GOAL OF THE EXERCISE: Collect each line of the entries that holds the string "hand".

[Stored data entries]
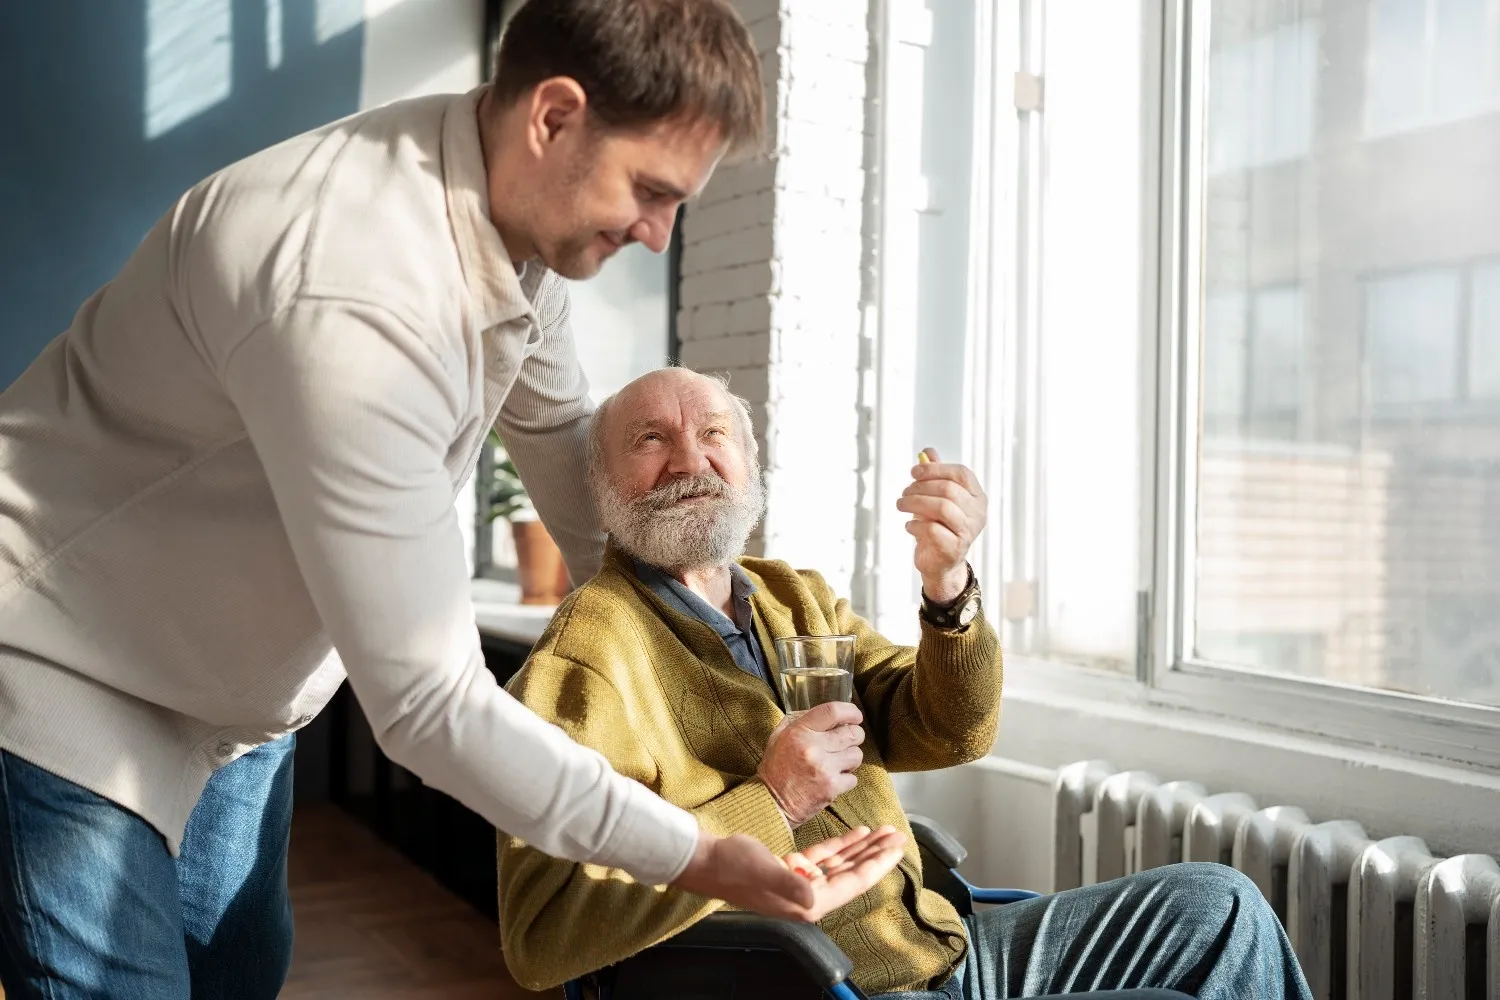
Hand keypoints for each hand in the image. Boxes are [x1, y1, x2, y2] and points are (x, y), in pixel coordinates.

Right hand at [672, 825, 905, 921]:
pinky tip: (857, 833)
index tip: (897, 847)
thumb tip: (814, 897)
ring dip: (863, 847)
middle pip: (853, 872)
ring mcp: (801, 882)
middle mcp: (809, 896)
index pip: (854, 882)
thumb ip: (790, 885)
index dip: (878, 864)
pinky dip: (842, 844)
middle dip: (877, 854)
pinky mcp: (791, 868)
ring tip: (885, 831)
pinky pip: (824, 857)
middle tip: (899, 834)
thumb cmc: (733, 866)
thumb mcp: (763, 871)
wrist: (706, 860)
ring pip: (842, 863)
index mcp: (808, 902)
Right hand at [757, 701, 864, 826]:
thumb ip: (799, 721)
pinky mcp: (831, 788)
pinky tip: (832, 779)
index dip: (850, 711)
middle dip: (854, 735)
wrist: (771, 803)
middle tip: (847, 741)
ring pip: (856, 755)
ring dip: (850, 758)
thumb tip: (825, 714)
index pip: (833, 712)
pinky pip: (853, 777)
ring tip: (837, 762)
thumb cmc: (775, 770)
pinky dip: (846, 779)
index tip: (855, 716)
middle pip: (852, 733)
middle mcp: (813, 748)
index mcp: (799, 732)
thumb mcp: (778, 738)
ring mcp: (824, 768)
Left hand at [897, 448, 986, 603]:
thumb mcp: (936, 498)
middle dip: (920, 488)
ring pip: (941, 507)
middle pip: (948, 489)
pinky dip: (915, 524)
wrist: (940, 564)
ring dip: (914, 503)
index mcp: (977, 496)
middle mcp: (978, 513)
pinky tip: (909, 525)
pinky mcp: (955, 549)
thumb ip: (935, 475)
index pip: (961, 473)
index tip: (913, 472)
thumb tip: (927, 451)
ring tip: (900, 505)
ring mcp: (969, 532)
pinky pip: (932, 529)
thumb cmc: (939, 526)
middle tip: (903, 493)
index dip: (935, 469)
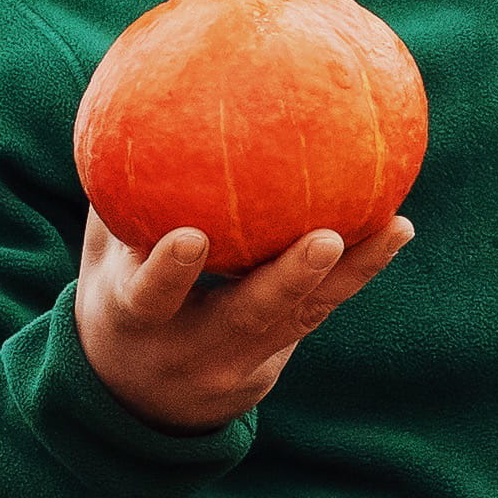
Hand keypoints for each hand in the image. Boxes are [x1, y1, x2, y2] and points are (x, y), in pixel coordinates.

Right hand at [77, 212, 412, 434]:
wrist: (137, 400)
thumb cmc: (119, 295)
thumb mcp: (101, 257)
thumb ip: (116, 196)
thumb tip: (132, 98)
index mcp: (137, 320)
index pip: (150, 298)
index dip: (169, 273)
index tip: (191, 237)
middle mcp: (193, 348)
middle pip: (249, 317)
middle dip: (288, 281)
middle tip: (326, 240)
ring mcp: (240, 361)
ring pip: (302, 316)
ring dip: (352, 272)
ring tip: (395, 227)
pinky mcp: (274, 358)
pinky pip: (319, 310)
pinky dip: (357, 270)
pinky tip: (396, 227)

RESULT OF THIS EXERCISE:
Hand keypoints for each hand in the image. Boxes are [x1, y1, x2, y2] and points are (x, y), in pixel coordinates.
Right hand at [672, 825, 905, 921]:
Right hand at [757, 701, 864, 826]:
Left hand at [897, 448, 986, 603]:
Hand keypoints for each hand in the image. Boxes are [x1, y1, x2, y2] and points are (x, y), in pixel coordinates.
Right hand at [77, 212, 412, 434]:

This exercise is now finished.